The results were statistically analyzed by the Chi-square and t-test using the SPSS software (PASW Statistics for Windows, Version 18.0. Chicago: SPSS Inc).

Results

The average age of patients (benign and malignant) was 70 ± 8.6 years. The maximum age was 93 years and the minimum age was 53 years.
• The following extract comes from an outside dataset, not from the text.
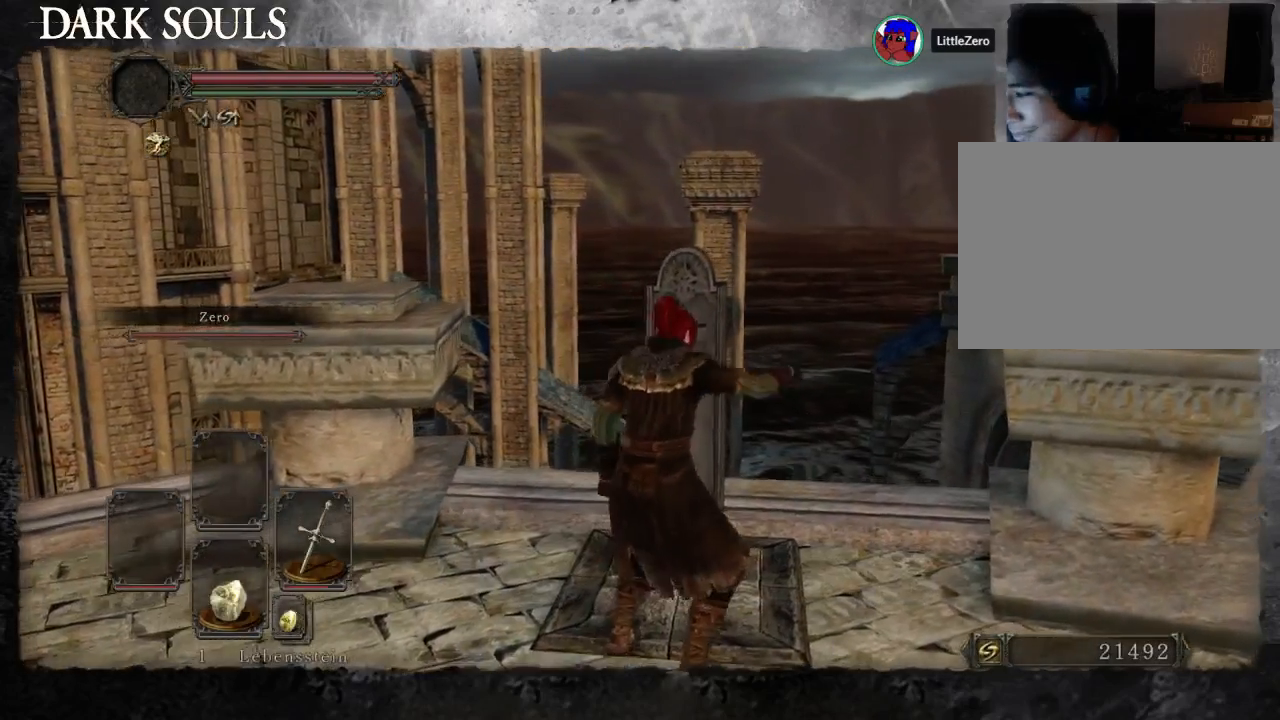
{"dt_ms": 1000, "buttons": [], "left_stick": "center", "right_stick": "left"}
Immunohistochemistry staining result of alpha-methyl acyl-CoA racemase

Of the 70 malignant specimens (PA) which stained with AMACR, 66 (94%) cases were positive and 4 (6%) cases were negative. Of the total 28 cases of benign samples, 27 (96%) cases were negative for AMACR and only one case (4%) was positive. Results revealed that there was a significant statistical relationship between the positive IHC staining of AMACR and prostate malignancy (P = 0.001) [Figure 1] and [Table 2], [Table 3]]. In the diagnosis of PA, the sensitivity of the AMACR was 94% and its specificity was 96%. The positive predictive value of this biomarker was 98% and its negative predictive value was 87%.{Figure 1}{Table 2}{Table 3}

Immunohistochemistry staining result of 34 βE12

Of the total 70 PA cases, only 2 (3%) were positive and 68 (97%) were negative for this biomarker. In the benign group, all samples (28 cases) were positive. There was a statistically significant relationship between the positive IHC staining of 34βE12 and the benign group (P = 0.001) [Figure 2]a, [Figure 2]b and [Table 2], [Table 3]]. The sensitivity of this biomarker was 97% and its specificity was 100%. The positive and negative predictive values were 93% and 100%, respectively.{Figure 2}

Immunohistochemistry staining result of P63

Of the total 70 cases of malignant prostate lesions, 69 (98.6%) were negative for the P63 biomarker and only one (1.4%) was positive. Of the total 28 benign specimens, 27 cases (96%) were positive and one (4%) was negative. There was a statistically significant relationship between P63 IHC staining and the differentiation of benign cases from malignant prostate lesions (P = 0.001) [Figure 3]a, [Figure 3]b and [Table 2], [Table 3]. The sensitivity and specificity of the biomarker were 98% and 96%, respectively, and the positive and negative predictive values were 96% and 98%, respectively.{Figure 3}

Immunohistochemistry staining result of CK5/6

Of the total 70 malignant specimens that stained for this basal cell biomarker, 69 (98.6%) cases were negative and one (1.4%) was positive. Of the total 28 benign cases, 23 (82%) cases were positive and 5 (18%) cases were negative for CK5/6. There was a statistically significant relationship between the incidence of CK5/6 and benign prostate samples (P = 0.001) [Figure 4]a, [Figure 4]b and [Table 2], [Table 3]. The sensitivity of the CK5/6 biomarker in distinguishing benign and malignant cases was 98% and its specificity was 82%. Positive and negative predictive values were 95% and 93%, respectively.{Figure 4}

Discussion

PA is the most common cancer in the male that affects one in nine men over 65 years old. This type of cancer after lung cancer is the most common cause of death in men.[2] Occasionally, it is difficult to differentiate malignant glands from benign ones solely based on morphological manifestations, especially when the area involved is small. Basal cell IHC is one of the most important criteria for distinguishing malignant and invasive forms from benign ones. Various basal cell biomarkers such as 34βE12, keratin5/6, and P63 have been used to diagnose PA. The problem is that not all benign cases are stained with basal cell biomarkers and, in some cases such as atypical adenomatous hyperplasia or partial atrophy, they mimic PA. On the other hand, some morphological variants of the PA are focally stained with basal cell biomarkers.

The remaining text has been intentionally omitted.